EPA’s review emphasizes that maintaining residual throughout a premise plumbing system is critical for technologies that rely on residual control. It also points out that more than one treatment or control measure may be needed because complex buildings have areas where heat or disinfectant exposure is limited.
Mineral oxychloride fits that reality better than traditional “shock and hope” methods. It is not just a response after a positive result. It is a continuous control strategy that can be paired with flushing, monitoring, sampling, and corrective action.

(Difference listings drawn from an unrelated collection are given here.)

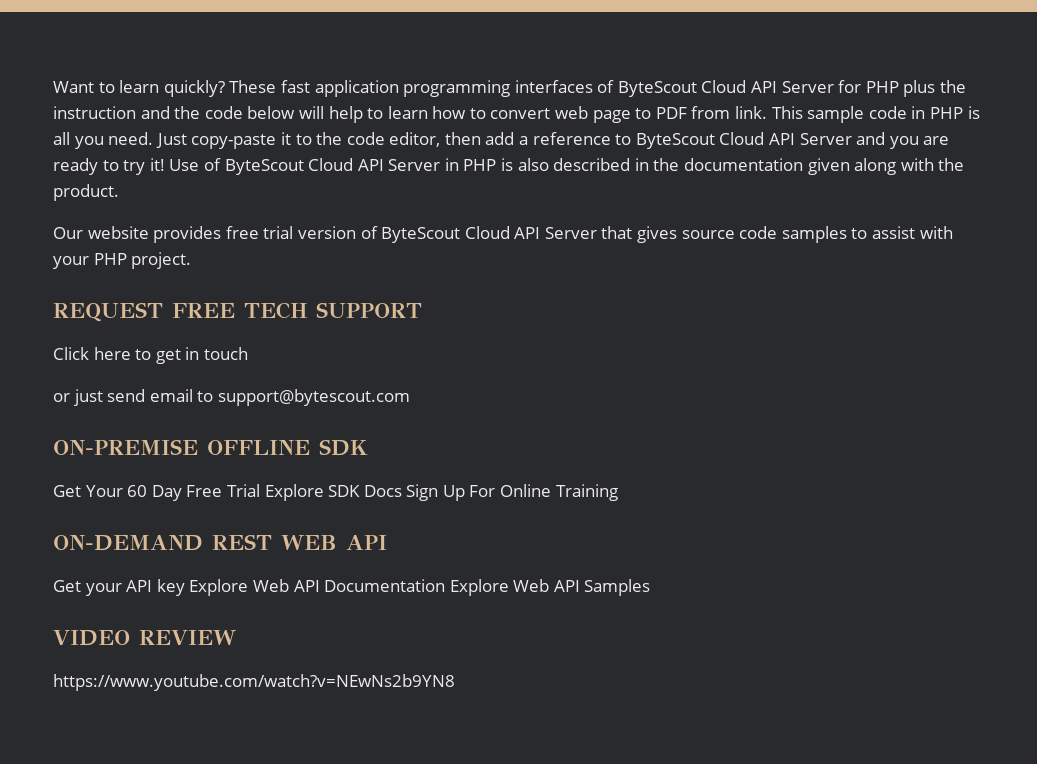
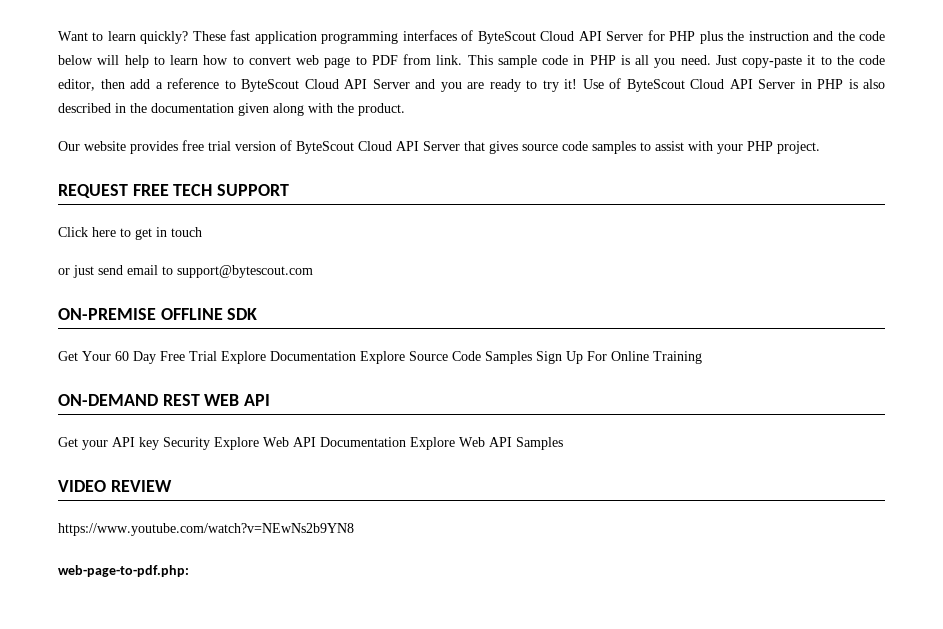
[328,485,402,497] SDK Docs -> [270,351,532,364] Documentation Explore Source Code Samples
(185, 587) none -> [163,437,210,450] Security
(455, 682) none -> [58,565,189,577] // web-page-to-pdf.php:

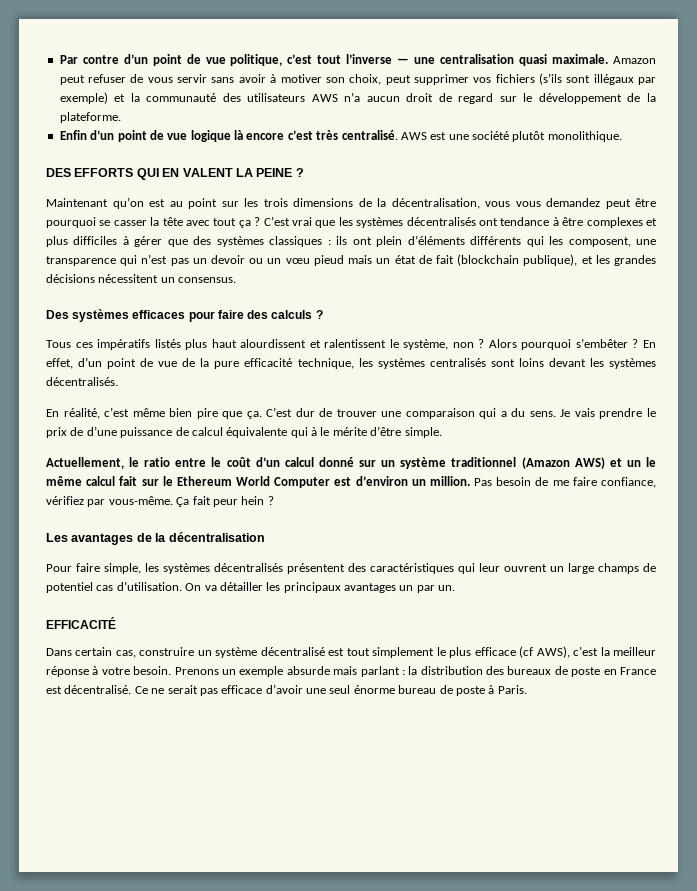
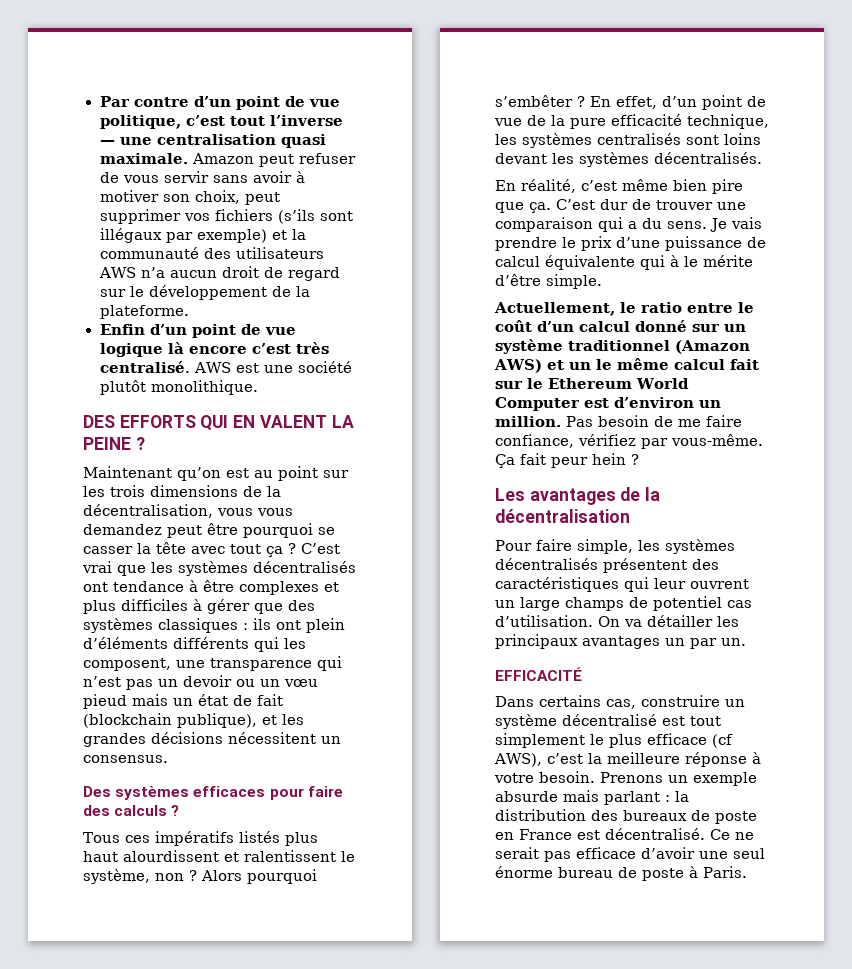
[70,427,84,436] de -> (612, 243) none
[75,647,113,656] certain -> [539,695,601,707] certains
[613,647,657,656] meilleur -> [607,752,680,764] meilleure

That is why the difference matters.
Copper-silver ionization asks the facility to believe that metal ion delivery will remain effective throughout a complex system. Chlorine asks the facility to believe the residual will survive hot water loops and long water age. UV asks the facility to believe point-of-treatment disinfection is enough. Filters ask the facility to protect the outlet without treating the system. Heat asks the facility to maintain temperatures that may not be practical at every distal point.
Mineral oxychloride asks a better question:
Can we create and verify a stable water environment that suppresses microbial activity over time?
That is the standard healthcare should be using.
A Fair Comparison of Common Legionella Control Methods
Method | Where it helps | Where it falls short |
Superheat-and-flush | Emergency response, temporary reduction | Does not provide lasting residual; regrowth can occur if underlying conditions remain |
Hyperchlorination | Shock response after contamination | Can be corrosive, temporary, and difficult to sustain throughout a building |
Free chlorine | Familiar and widely used | Residual can decay in hot water, stagnant areas, and complex plumbing |
Chlorine dioxide | Can reduce Legionella and biofilm | Requires tight residual control; byproducts include chlorite/chlorate; hot water residual can be difficult |
Monochloramine | More persistent than chlorine in some systems | Not practical for every facility; requires careful chemistry and monitoring |
Copper-silver ionization | Can reduce Legionella when maintained correctly | Sensitive to water chemistry, pH, distribution, scaling, and monitoring; not reliable as a standalone answer |
UV | Strong at point of treatment | No residual; does not control downstream biofilm or distal plumbing |
Ozone | Strong oxidizer at treatment point | No residual; limited downstream protection |
Point-of-use filters | Immediate protection at specific outlets | Does not treat the plumbing system or biofilm upstream |
Mineral oxychloride | Continuous control, measurable oxidative environment, biofilm suppression, field-verifiable performance | Must still be paired with monitoring, flushing, WMP discipline, and corrective action |
The Bottom Line
Legionella is not defeated by a single treatment event. It is controlled by maintaining a building water system in a condition where Legionella has a harder time surviving, multiplying, and reaching patients.
That is why treatment methods should be judged by real-world performance, not marketing claims.
A good Legionella control method should be continuous. It should be measurable. It should address biofilm. It should support field verification. It should work with a water management program, not replace one.
Copper-silver ionization has a long history and some evidence of effectiveness, but it is too dependent on water chemistry, ion distribution, system design, and ongoing maintenance to be treated as the best answer for modern healthcare water systems.
Traditional shock treatments can reduce risk temporarily, but they do not create stable control.
UV, ozone, and filters can protect specific points, but they do not solve building-wide colonization.
Mineral oxychloride is different because it focuses on the real target: continuous, measurable control inside the plumbing system.
For healthcare facilities, that is the difference between reacting to Legionella and managing it.
And when vulnerable patients are involved, reacting is not enough.